In the rows below, replace "ремонт" with "диагностика" and copy out the rest of the text unchanged, leaving out the pictures.

------------------------------------------------------------------------

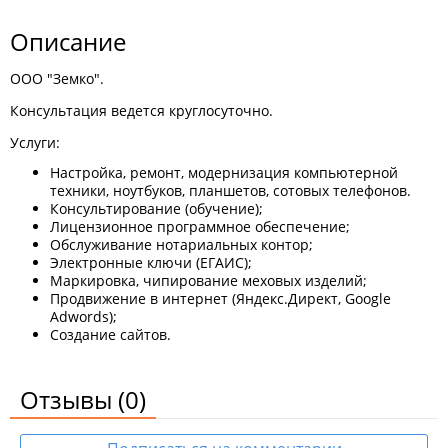
Описание
ООО "Земко".
Консультация ведется круглосуточно.
Услуги:
Настройка, ремонт, модернизация компьютерной
техники, ноутбуков, планшетов, сотовых телефонов.
Консультирование (обучение);
Лицензионное программное обеспечение;
Обслуживание нотариальных контор;
Электронные ключи (ЕГАИС);
Маркировка, чипирование меховых изделий;
Продвижение в интернет (Яндекс.Директ, Google
Adwords);
Создание сайтов.
Отзывы
(0)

------------------------------------------------------------------------

**Written answer:**
Описание
ООО "Земко".
Консультация ведется круглосуточно.
Услуги:
Настройка, диагностика, модернизация компьютерной
техники, ноутбуков, планшетов, сотовых телефонов.
Консультирование (обучение);
Лицензионное программное обеспечение;
Обслуживание нотариальных контор;
Электронные ключи (ЕГАИС);
Маркировка, чипирование меховых изделий;
Продвижение в интернет (Яндекс.Директ, Google
Adwords);
Создание сайтов.
Отзывы
(0)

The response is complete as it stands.